In a decision by Justice Renwick, the Court granted summary judgment to the insurance company, explaining:
Generally, the courts bear the responsibility of determining the rights or obligations of parties under insurance contracts based on the specific language of the policies. Well-established principles governing the interpretation of insurance contracts provide that the unambiguous provisions of an insurance policy, as with any written contract, must be afforded their plain and ordinary meaning, and that the interpretation of such provisions is a question of law for the court. If, however, there is ambiguity in the terms of the policy, any doubt as to the existence of coverage must be resolved in favor of the insured and against the insurer, as drafter of the agreement.
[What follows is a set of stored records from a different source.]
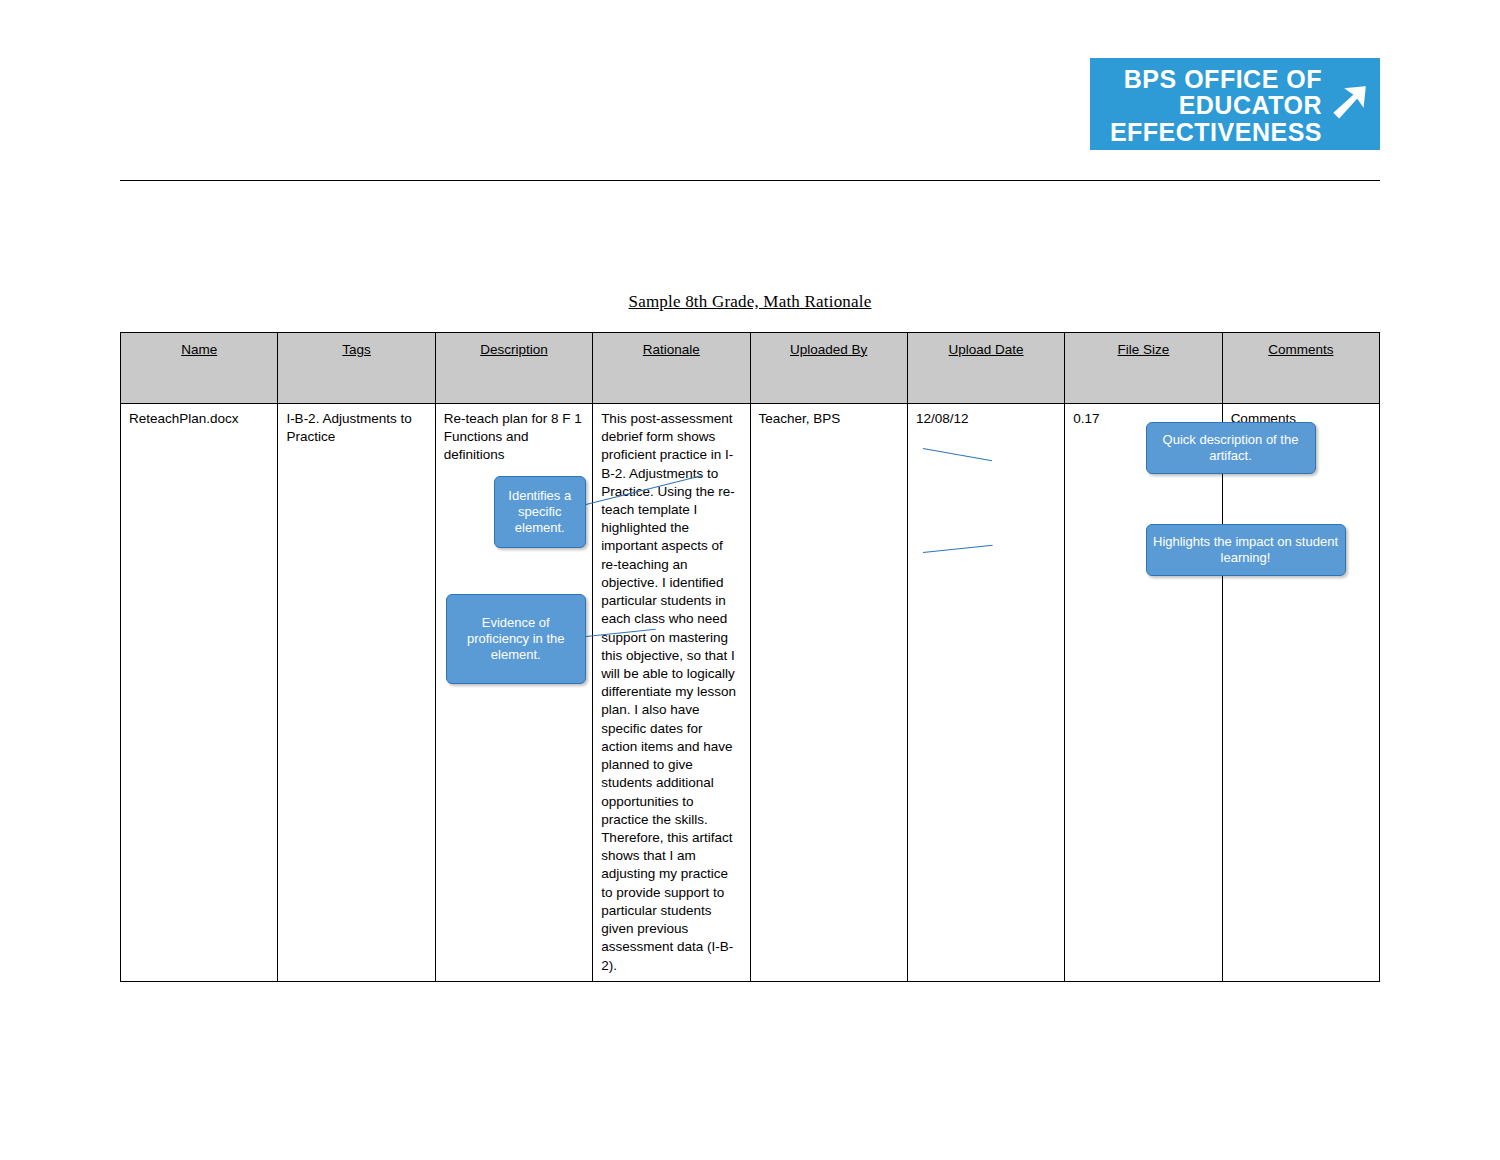BPS OFFICE OF
EDUCATOR
EFFECTIVENESS ➚
Sample 8th Grade, Math Rationale
| Name | Tags | Description | Rationale | Uploaded By | Upload Date | File Size | Comments |
| --- | --- | --- | --- | --- | --- | --- | --- |
| ReteachPlan.docx | I-B-2. Adjustments to Practice | Re-teach plan for 8 F 1 Functions and definitions Identifies a specific element. Evidence of proficiency in the element. | This post-assessment debrief form shows proficient practice in I-B-2. Adjustments to Practice. Using the re-teach template I highlighted the important aspects of re-teaching an objective. I identified particular students in each class who need support on mastering this objective, so that I will be able to logically differentiate my lesson plan. I also have specific dates for action items and have planned to give students additional opportunities to practice the skills. Therefore, this artifact shows that I am adjusting my practice to provide support to particular students given previous assessment data (I-B-2). | Teacher, BPS Quick description of the artifact. Highlights the impact on student learning! | 12/08/12 | 0.17 | Comments |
A contract of insurance is ambiguous if the language therein is susceptible of two or more reasonable interpretations, whereas, in contrast, a contract is unambiguous if the language has a definite and precise meaning, unattended by danger of misconception in the purport of the agreement itself, and concerning which there is no reasonable basis for a difference of opinion.
In this case, the “Additional Insured-By Written Contract” clause of the CGL policy provides additional insured coverage to “any person or organization with whom you [Samson] have agreed to add as an additional insured by written contract.” Contrary to Supreme Court’s determination, . . . we find that the language in the “Additional Insured-By Written Contract” clause of the Liberty policy clearly and unambiguously requires that the named insured execute a contract with the party seeking coverage as an additional insured. Since there is no dispute that Samson did not enter into a written contract with the JV, Samson’s agreement in its contract with DASNY to procure coverage for the JV is insufficient to afford the JV coverage as an additional insured under the Liberty policy.
Justice Kahn dissented and would have ruled that the construction manager was an additional insured, explaining:
Liberty’s “additional insured” endorsement on its face is poorly drafted in terms of its syntax (defining “additional insured” as “any person or organization with whom you have agreed to add as an additional insured by written contract”), in that the word “whom” is the object both of the preposition “with” and of the infinitive “to add.” To make the parties’ intent clear, the language should be read without the unnecessary preposition “with,” i.e., “any . . . organization . . . whom you have agreed to add as an additional insured by written contract.” Read in this manner, the Samson-Liberty policy would be understood to cover any party the policyholder agreed by written contract to cover. This reading appears to best reflect the intent of the parties, since the alternative, i.e., reading the language without the verb “to add,” would make no sense, and an insurance policy must be construed reasonably and must be given a practical construction.